Anyways, when started this service takes up 8.3Mb of memory with an additional 4.5Mb of Virtual Memory. I do not know if it "grows" over time, but I seriously doubt it.

btw, the service is coded in VB.NET and is around 30 lines of code with the following imports:

Imports System.ServiceProcess
Imports System.IO
Imports System.Net.Sockets
Imports System.Text.Encoding
Imports System.Threading

Is this the smallest memory footprint you can get with .NET (or specific to VB.NET) ??
 
Just a note... if you are using any classes in the drawing/drawing2d namespace and w98, please note:
http://msdn.microsoft.com/library/default.asp?url=/library/en-us/dnguinet/html/drguinet3_update.asp
[snippet]
Graphics, Pen, and Brush objects are all associated with Windows objects of a similar type. These Windows objects are allocated in the operating system's memory—memory that's not managed by the .NET runtime. Leave these objects allocated for long periods of time can cause performance problems, and can even cause painting problems under Microsoft Windows 98 as the graphics heap fills up. As a result, you should release the Windows objects as quickly as possible.

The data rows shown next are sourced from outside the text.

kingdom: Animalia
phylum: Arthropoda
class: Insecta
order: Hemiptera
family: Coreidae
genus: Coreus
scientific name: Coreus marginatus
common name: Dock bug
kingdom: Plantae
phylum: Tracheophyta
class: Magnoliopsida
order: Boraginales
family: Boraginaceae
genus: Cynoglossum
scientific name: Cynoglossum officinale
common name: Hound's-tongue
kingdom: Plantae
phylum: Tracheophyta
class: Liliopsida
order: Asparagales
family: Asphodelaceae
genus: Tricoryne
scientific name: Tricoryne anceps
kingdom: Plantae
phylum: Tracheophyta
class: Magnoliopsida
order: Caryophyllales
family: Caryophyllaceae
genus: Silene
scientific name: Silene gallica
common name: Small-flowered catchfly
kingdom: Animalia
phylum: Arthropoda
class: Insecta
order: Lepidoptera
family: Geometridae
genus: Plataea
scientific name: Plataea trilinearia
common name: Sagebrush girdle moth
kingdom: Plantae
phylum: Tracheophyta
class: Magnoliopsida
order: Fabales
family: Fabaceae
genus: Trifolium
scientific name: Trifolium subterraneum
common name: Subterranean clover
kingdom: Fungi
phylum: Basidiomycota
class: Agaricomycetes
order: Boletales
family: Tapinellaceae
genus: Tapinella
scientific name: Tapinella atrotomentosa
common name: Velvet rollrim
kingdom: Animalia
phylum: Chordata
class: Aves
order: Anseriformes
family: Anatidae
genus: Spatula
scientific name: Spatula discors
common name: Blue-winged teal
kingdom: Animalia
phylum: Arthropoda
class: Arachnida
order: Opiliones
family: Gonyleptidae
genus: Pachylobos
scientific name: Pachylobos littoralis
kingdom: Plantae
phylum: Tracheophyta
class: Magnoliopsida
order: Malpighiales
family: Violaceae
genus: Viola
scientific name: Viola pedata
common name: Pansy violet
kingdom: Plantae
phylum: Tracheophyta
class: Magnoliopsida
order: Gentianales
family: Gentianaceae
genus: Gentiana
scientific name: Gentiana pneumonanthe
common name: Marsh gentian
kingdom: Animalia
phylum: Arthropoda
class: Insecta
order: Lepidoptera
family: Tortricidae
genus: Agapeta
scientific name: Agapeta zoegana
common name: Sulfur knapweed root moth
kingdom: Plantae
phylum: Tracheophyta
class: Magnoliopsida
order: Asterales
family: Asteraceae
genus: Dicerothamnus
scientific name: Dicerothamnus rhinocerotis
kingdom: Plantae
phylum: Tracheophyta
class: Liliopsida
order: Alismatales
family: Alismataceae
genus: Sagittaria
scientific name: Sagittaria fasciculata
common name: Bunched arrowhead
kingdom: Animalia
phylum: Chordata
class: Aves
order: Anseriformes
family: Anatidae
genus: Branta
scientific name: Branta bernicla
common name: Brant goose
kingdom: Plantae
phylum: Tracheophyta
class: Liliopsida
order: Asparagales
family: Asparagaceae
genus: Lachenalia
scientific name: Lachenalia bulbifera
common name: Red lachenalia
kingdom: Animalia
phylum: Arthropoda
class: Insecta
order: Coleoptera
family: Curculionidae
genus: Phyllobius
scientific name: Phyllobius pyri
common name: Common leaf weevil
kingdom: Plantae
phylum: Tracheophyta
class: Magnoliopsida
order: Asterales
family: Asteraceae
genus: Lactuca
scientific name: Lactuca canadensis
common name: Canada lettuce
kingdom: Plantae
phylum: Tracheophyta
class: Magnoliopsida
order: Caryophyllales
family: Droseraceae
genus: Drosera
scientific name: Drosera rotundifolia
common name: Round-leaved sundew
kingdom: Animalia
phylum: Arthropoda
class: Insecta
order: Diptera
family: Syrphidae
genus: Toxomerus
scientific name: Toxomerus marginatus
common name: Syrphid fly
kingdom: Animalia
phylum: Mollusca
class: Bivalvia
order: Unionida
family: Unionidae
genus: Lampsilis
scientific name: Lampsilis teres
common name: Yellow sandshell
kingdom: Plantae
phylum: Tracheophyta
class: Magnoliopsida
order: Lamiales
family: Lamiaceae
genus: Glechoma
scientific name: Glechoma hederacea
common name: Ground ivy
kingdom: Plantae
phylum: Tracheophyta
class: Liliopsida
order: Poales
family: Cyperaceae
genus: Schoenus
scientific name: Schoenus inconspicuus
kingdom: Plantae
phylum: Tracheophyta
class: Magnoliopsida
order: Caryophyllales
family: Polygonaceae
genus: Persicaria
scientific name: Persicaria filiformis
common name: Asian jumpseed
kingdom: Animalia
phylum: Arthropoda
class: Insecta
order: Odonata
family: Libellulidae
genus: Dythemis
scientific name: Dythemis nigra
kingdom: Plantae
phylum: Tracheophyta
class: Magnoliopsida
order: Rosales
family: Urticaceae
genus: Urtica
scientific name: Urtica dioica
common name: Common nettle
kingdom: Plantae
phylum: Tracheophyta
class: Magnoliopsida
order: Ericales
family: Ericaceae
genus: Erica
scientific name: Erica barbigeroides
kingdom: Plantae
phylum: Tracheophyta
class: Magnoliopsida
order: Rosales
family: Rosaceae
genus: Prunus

The .NET runtime will indeed free the Windows objects automatically when the corresponding .NET Framework object is finalized and garbage collected. However, it might take a long time for the garbage collection to happen—and all sorts of bad things, including filling up Windows heaps, can occur if we don't free these objects promptly. This would be especially bad in the ASP.NET version of this application since many users could be accessing the application on the same server box.
[snippet]
By the description of your problem, it doesn't look like you are using graphical stuff, but I've posted this just for info.
 
Well, I've been having the exact same problem (memory increasing more and more), with several .NET applications (all of them being "pure" .NET apps, no unmanaged code or dll)

don't know what to, except that minimize/maximize trick...
 
Does the application ever run out of memory because it is a well known fact that the garbage collector is inheritantly lazy and it wont clean memory unless required by another application.

So most the time you don't have to worry about it because if the system needs the memory back then the Garbage Collector will release the memory again.